__TASK BRIEF__. Search the data for the string "items" and copy each line where it turns up.

__STORED DATA__.

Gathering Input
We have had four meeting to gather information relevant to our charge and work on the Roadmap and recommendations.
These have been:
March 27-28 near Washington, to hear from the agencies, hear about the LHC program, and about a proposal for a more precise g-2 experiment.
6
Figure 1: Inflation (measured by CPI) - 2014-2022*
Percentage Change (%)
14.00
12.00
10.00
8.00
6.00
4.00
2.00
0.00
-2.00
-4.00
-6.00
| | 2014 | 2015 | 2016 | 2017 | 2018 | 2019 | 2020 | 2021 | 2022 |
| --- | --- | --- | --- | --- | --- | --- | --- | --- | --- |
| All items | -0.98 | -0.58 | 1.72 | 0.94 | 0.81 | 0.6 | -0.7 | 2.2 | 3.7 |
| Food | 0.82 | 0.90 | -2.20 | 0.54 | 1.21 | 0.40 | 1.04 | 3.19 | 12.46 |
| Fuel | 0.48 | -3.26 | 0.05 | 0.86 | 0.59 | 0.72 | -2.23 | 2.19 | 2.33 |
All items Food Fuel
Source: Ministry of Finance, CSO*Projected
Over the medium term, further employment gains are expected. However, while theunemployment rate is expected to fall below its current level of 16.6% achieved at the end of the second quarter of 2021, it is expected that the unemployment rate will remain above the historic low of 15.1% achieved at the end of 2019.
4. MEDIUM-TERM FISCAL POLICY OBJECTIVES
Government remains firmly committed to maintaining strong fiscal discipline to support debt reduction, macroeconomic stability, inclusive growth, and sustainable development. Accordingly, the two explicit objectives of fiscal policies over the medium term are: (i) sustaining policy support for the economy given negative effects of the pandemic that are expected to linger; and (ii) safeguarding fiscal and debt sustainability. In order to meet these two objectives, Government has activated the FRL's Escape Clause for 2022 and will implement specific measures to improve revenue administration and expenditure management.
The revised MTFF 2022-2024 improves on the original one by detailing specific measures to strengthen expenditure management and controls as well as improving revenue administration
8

__SOLUTION TO THIS PROBLEM__.
| All items | -0.98 | -0.58 | 1.72 | 0.94 | 0.81 | 0.6 | -0.7 | 2.2 | 3.7 |
All items Food Fuel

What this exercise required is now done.